Esta é mais uma tradição que anda capengando. Por exemplo, a semana santa para os católicos já não tem o mesmo sentido. Muitos (católicos, cristãos) só sabem que é feriado e isso é o que importa. Também não veem nenhum problema em beber, se divertir e até mesmo “comemorar” a sexta-feira santa, quando celebramos a paixão e morte de Jesus. Não estou julgando, como certo ou errado e sim retratando uma realidade que pessoalmente considero incoerente para aqueles que professam a fé católica. É claro que argumentos e justificativas não faltam. Cada um tem a sua e politicamente falando, ainda bem que vivemos em uma democracia.

Seguindo o raciocínio, as tradições religiosas trazem consigo valores morais e espirituais que vão muito além da religião em si. Seja qual for a religião, é muito importante o fato de existir uma referência, um norte, uma filosofia que leve em consideração o ser humano, sua relação com o outro, com a comunidade em que vive, que possa discernir e separar o ser humano das coisas materiais. Vale lembrar que nascemos sós e nus e é assim mesmo que partiremos. Preocupo-me com a crescente onda de ateísmo entre os jovens, bem como me incomoda cada vez mais, a indiferença de muitos com relação aos assuntos espirituais.

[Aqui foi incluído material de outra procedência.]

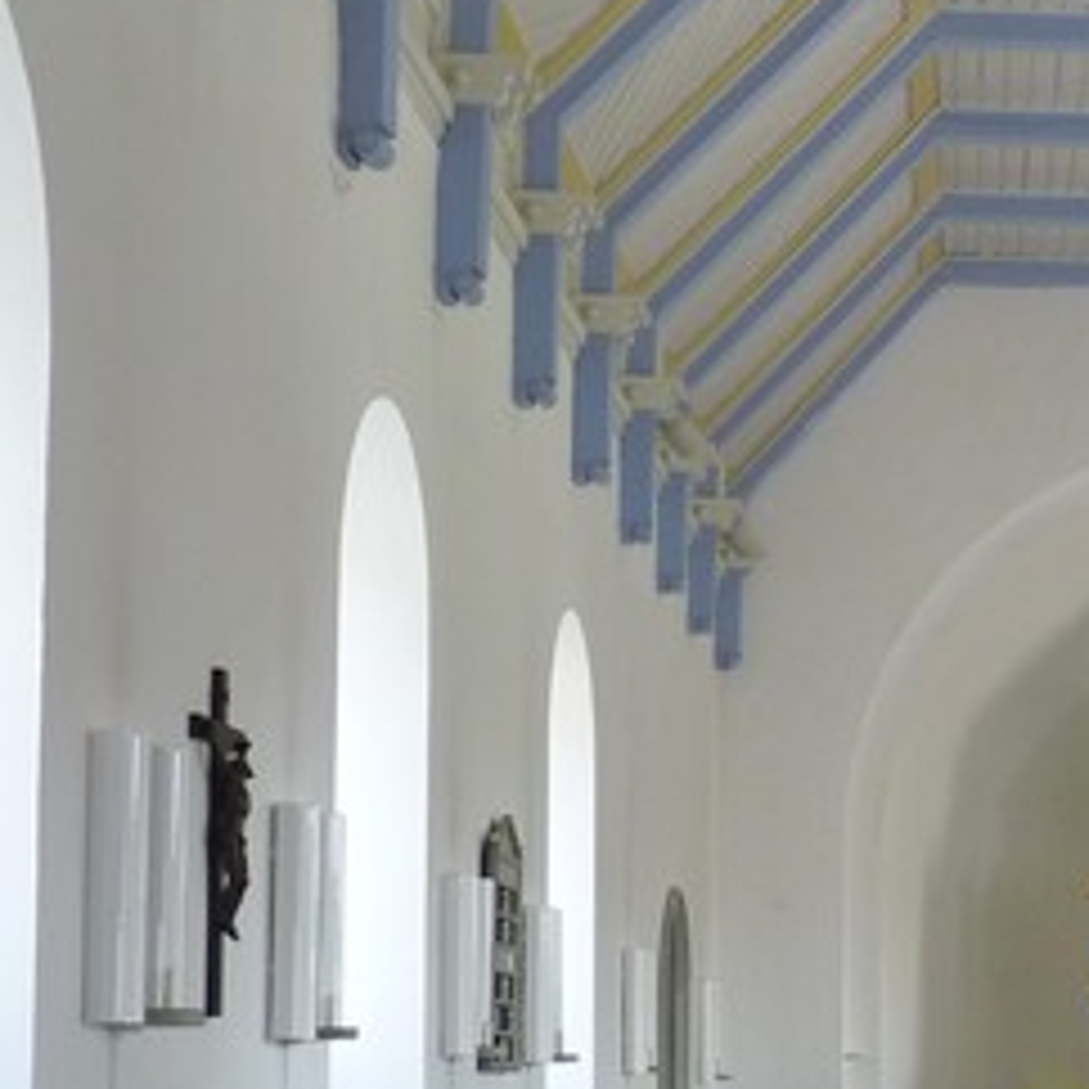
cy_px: 850
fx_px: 2812
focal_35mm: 79
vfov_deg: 21.7
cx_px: 1138
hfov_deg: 21.0
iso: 250
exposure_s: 1/30
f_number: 2.8
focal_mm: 4.8
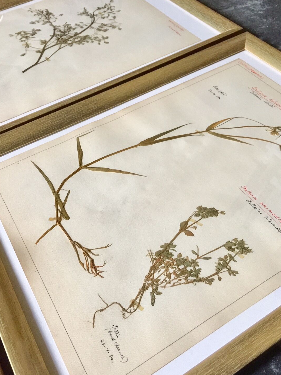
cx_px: 144
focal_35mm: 33
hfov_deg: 43.0
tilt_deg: -49.1
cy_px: 200
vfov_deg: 55.3
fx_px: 357
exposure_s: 1/17
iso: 125
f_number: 2.2
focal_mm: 4.15
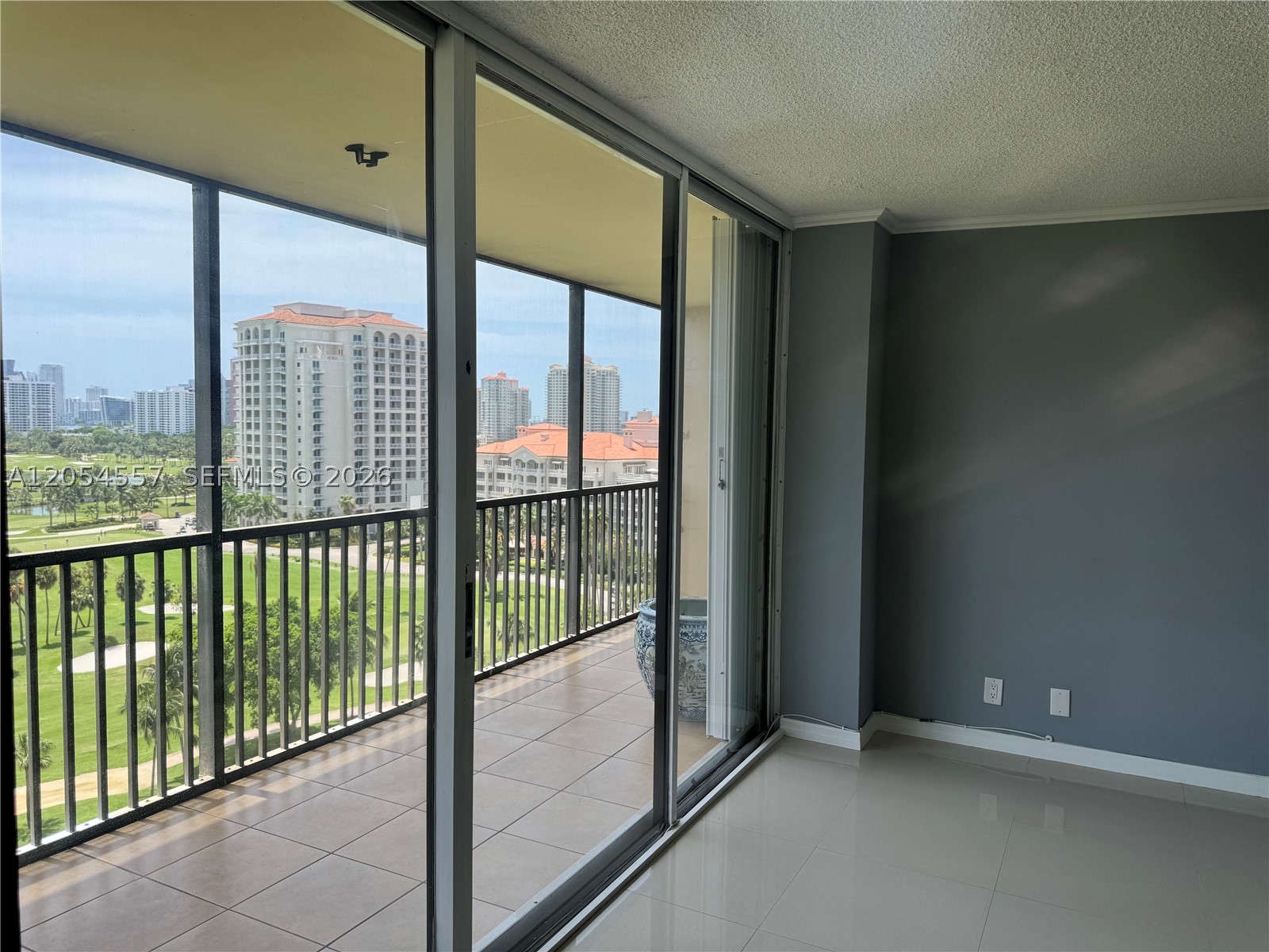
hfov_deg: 71.6
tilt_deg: -4.8
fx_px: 880
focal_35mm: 24
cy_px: 476
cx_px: 634
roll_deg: -1.4
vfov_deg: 56.8
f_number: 1.78
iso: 80
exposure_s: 1/938
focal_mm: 6.76
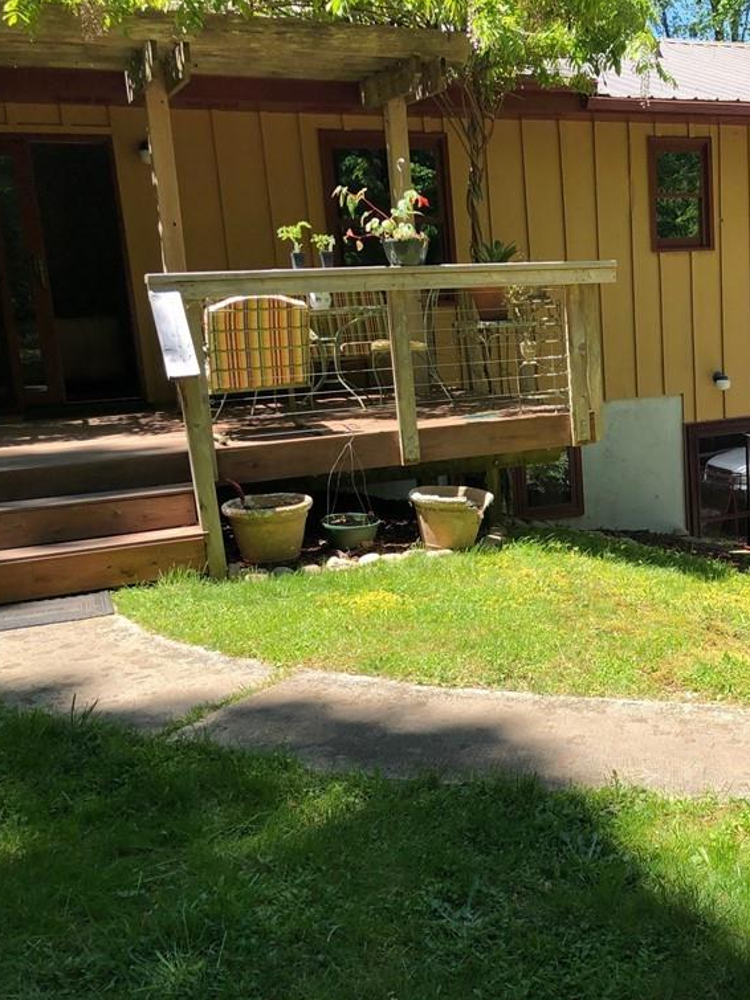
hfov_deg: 35.9
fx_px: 1098
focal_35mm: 38
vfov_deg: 49.0
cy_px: 503
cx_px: 643
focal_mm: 3.99
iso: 20
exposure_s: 1/665
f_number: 1.8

Seria possível elencar aqui uma infinidade de tradições e costumes que se perderam em função da evolução da sociedade e que continuarão se perdendo pelo decorrer dos tempos. O fator que chega a ser desesperador é perceber que nessa transição que estamos vivenciando, valores tão importantes para nós também estão sendo sepultados, e de maneira abrupta. Alguns, no entanto, ainda podem ser salvos.